Millions of patients worldwide are admitted for acute heart failure (AHF) each year and physicians caring for these patients are confronted with the short-term challenges of reducing symptoms while preventing end organ dysfunction without causing additional harm, and the intermediate-term challenges of improving clinical outcomes such as hospital readmission and survival. There are limited data demonstrating the efficacy of any currently available therapies for AHF to meet these goals. After diuretics, vasodilators are the most common intravenous therapy for AHF, but neither nitrates, nitroprusside, nor nesiritide have robust evidence supporting their ability to provide meaningful effects on clinical outcomes, except perhaps early symptom improvement.
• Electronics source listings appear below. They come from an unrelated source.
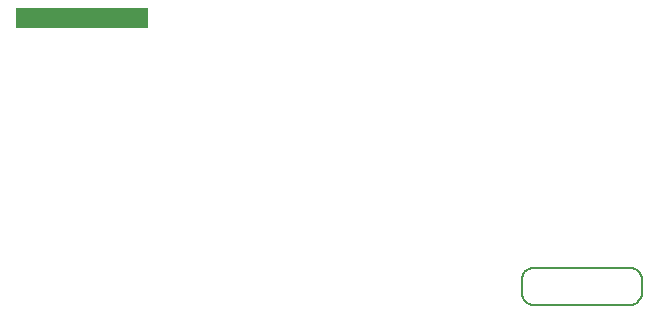
<source format=gko>
G04*
G04 #@! TF.GenerationSoftware,Altium Limited,Altium Designer,21.2.2 (38)*
G04*
G04 Layer_Color=16711935*
%FSLAX44Y44*%
%MOMM*%
G71*
G04*
G04 #@! TF.SameCoordinates,D456B635-538E-4451-A7FB-46C12EC00BC4*
G04*
G04*
G04 #@! TF.FilePolarity,Positive*
G04*
G01*
G75*
%ADD10C,0.2000*%
G36*
X191940Y426080D02*
Y408726D01*
X79890D01*
Y426080D01*
X191940D01*
D02*
G37*
D10*
X508229Y185120D02*
X508505Y182673D01*
X509319Y180348D01*
X510629Y178262D01*
X512371Y176520D01*
X514457Y175210D01*
X516782Y174396D01*
X519230Y174120D01*
Y206120D02*
X516782Y205845D01*
X514457Y205031D01*
X512371Y203721D01*
X510629Y201979D01*
X509319Y199893D01*
X508505Y197568D01*
X508229Y195120D01*
X610229D02*
X609954Y197568D01*
X609140Y199893D01*
X607830Y201979D01*
X606088Y203721D01*
X604002Y205031D01*
X601677Y205845D01*
X599230Y206120D01*
Y174120D02*
X601677Y174396D01*
X604002Y175210D01*
X606088Y176520D01*
X607830Y178262D01*
X609140Y180348D01*
X609954Y182673D01*
X610229Y185120D01*
X519230Y174120D02*
X559230D01*
X508229Y185120D02*
Y195120D01*
X519230Y206120D02*
X599230D01*
X610229Y185120D02*
Y195120D01*
X559230Y174120D02*
X599230D01*
M02*

</source>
Recently, a number of novel agents with vasodilating properties have been developed for the treatment of AHF. These agents include serelaxin, natriuretic peptides (ularitide, cenderitide), β-arrestin-biased angiotensin II type 1 receptor ligands (TRV120027), nitroxyl donors (CXL-1020, CXL-1427), soluble guanylate cyclase modulators (cinaciguat, vericiguat), short-acting calcium channel blockers (clevidipine), and potassium channel activators (nicorandil). These development programmes range from the stage of early dose-finding studies (e.g. TRV120027, CXL-1427) to large, multicentre mortality trials (e.g. serelaxin, ularitide). There is an urgent need for agents with vasodilating properties that will improve both in-hospital and post-discharge clinical outcomes, and these novel approaches may provide opportunities to address this need.